One, the Alliance To Save Energy, is “fuel neutral,” says Monique O’Grady, the alliance’s vice president of communications. “We don’t really talk about renewables.” The other, the Digital Energy Solutions Campaign, focuses “on innovation and smart technologies as vital to clean energy,” says Chris Hankin, its executive director. “That’s our fixation. Demonizing coal isn’t.” 

Greenpeace, for its part, acknowledges the P.R. benefits of getting into a fight with Facebook. “I’ve been at Greenpeace for 15 months now, and I’ve done lots of media work,” Naidoo says. “But that letter to Mark Zuckerberg and the amount of media pickup there was globally, nothing [has come] close to it. The reach and power of Facebook is unique.”

Greenpeace also says it’s used a softer approach with Facebook than it uses with, say, the Japanese whaling industry. “We love Facebook, it has helped revolutionize how we do our campaign work,” says Casey Harrell, a Greenpeace analyst. In fact, Greenpeace is the largest nonprofit on Facebook, with more than six million members on its pages. Greenpeace’s kinder, gentler campaign against Facebook is reminiscent of its 2006 campaign against Apple, which helped convince Apple to stop using certain chemicals in its manufacturing process.

It is a strategy Facebook fails to appreciate. “It’s an interesting campaign, but I wish that Greenpeace would dive perhaps into the details of what actually goes into data center selection, and how data centers are designed and used,” says Facebook’s Heiliger. “We continue to be surprised by Greenpeace’s actions, and even confused on their motivations,” he says.

For Naidoo, the issue is as simple as Spider-Man’s credo: “With increasing influence, power, and profile also come the burden of increased public responsibility,” he says. “To be quite blunt about it, it’s not a very big ask we’re making of Facebook.”

Tuesday’s meeting, Naidoo says, is crucial. “Depending on what comes out of it, then we’ll up the ante, or continue as is.”

And what exactly does “upping the ante” mean?

Naidoo can’t tell me. “Some of it, the element of surprise is important,” he says.

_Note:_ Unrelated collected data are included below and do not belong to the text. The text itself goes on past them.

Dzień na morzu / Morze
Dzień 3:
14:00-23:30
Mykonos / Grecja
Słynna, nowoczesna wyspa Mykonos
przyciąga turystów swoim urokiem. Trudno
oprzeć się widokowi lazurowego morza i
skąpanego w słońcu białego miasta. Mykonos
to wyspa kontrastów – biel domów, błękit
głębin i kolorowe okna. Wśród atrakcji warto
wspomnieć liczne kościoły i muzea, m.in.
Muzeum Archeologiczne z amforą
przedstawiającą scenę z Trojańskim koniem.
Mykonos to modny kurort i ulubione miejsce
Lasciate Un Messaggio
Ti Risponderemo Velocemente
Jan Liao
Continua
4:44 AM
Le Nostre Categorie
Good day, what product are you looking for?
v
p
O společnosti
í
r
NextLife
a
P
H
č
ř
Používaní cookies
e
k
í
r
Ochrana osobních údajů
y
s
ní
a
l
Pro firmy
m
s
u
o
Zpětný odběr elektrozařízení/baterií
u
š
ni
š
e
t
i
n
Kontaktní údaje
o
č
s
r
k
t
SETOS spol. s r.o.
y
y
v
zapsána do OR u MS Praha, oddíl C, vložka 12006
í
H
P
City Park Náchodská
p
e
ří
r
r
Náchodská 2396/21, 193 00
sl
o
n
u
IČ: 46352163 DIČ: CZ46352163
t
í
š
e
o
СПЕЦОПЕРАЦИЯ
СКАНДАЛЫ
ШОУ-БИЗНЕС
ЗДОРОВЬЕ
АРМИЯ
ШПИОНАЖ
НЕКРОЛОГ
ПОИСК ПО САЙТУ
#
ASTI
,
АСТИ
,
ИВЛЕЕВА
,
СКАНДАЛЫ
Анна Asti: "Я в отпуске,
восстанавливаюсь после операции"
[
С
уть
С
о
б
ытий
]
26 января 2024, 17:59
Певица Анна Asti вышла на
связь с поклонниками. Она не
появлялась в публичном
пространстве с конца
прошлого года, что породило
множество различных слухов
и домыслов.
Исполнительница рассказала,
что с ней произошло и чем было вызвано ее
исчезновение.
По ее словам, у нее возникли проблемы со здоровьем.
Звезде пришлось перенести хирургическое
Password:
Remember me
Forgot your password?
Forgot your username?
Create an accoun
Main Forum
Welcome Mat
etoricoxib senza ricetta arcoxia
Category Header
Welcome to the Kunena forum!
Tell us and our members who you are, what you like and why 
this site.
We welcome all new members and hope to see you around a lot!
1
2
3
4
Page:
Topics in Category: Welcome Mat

Corrections, March 8, 2011: This article incorrectly stated that server farms and data centers emitted 14 percent of global emissions in 2007. Server farms and data centers emitted 14 percent of global emissions in the information communications technology sector. (Return to the corrected sentence.) Also, the article misspelled the name of PacifiCorp. (Return to the corrected sentence.)  This article stated that Greenpeace advocates for the use of RECs, or renewable energy credits. It does not. (Return to the corrected sentence.)